Nello specifico secondo un primo orientamento – sposato dall’Agenzia delle Entrate – l’applicazione dell’imposta di registro in misura fissa ex art. 4 cit. troverebbe applicazione unicamente alle società e agli enti aventi per oggetto esclusivo o principale l’esercizio di attività commerciali o agricole. Secondo tale tesi dunque risulterebbe inibita la possibilità di applicare l’imposta di registro in misura fissa alle società semplici (non agricole) giacché queste ultime non possono, ex lege, svolgere attività commerciali.

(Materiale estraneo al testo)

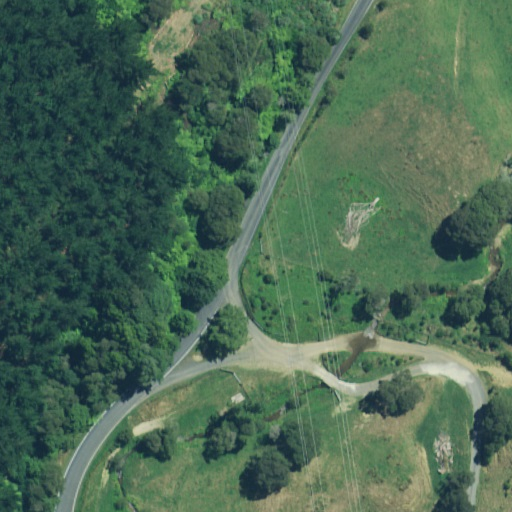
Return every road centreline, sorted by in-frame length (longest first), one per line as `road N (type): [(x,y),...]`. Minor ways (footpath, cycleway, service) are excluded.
road 1 (unclassified): [(365,0),(216,305),(136,391),(64,489),(62,511)]
road 2 (track): [(216,305),(273,351),(412,346),(470,375),(484,482),(470,511)]
road 3 (track): [(209,0),(0,255)]
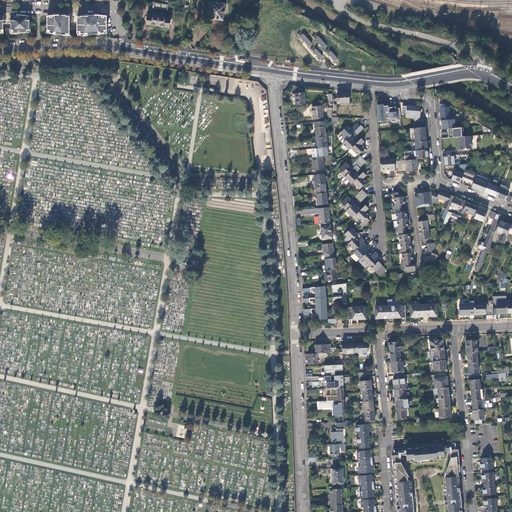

Il secondo, divergente, orientamento presente in Cassazione conduceva invece ad una diversa lettura dell’art. 4 cit., il quale ben risulterebbe applicabile anche alle società semplici (e quindi anche nel caso di operazioni straordinarie quali le fusioni), giacché la norma farebbe riferimento alle “società di qualunque tipo ed oggetto”, senza necessità dunque di procedere con la verifica dell’oggetto sociale dalle stesse perseguito.
La questione, semmai, rileverebbe per gli “enti diversi dalle società”, per i quali sì bisognerebbe effettuare un distinguo tra quelli che hanno per oggetto esclusivo o principale lo svolgimento di attività agricola e quelli con attività diversa dal quest’ultima.
Ebbene, alla luce di tale divergenza di vedute, le Sezioni Unite investite della questione hanno avallato la seconda tesi (sostenuta dalla contribuente), affermando il seguente principio di diritto: “l’atto di scissione relativo a società semplice è assoggettato, ex art. 4 Tariffa Parte Prima allegata al dpr 131/86, ad imposta di registro in misura fissa, dal momento che il requisito normativo dell’oggetto esclusivo o principale di natura commerciale o agricola non concerne le società ma soltanto gli enti diversi da queste”.
Si tratta dunque a ben vedere di una decisione di particolare interesse pratico: non solo perché proviene dalla composizione più autorevole della Suprema Corte, ma altresì perché pone un punto fermo nella (fino ad oggi) discussa tematica dell’imposta di registro applicabile alle fusioni che coinvolgano le società semplici: queste ultime infatti, grazie sia alla loro snellezza negli adempimenti burocratici e ai costi estremamente ridotti sia alla massima flessibilità di gestione, sono spesso utilizzate come asset fondamentale nella gestione aziendale (ad esempio come holding o società “cassaforte”) piuttosto che nella delicata fase della pianificazione successoria. E proprio grazie alla sentenza in commento il loro utilizzo potrebbe godere di un nuovo slancio.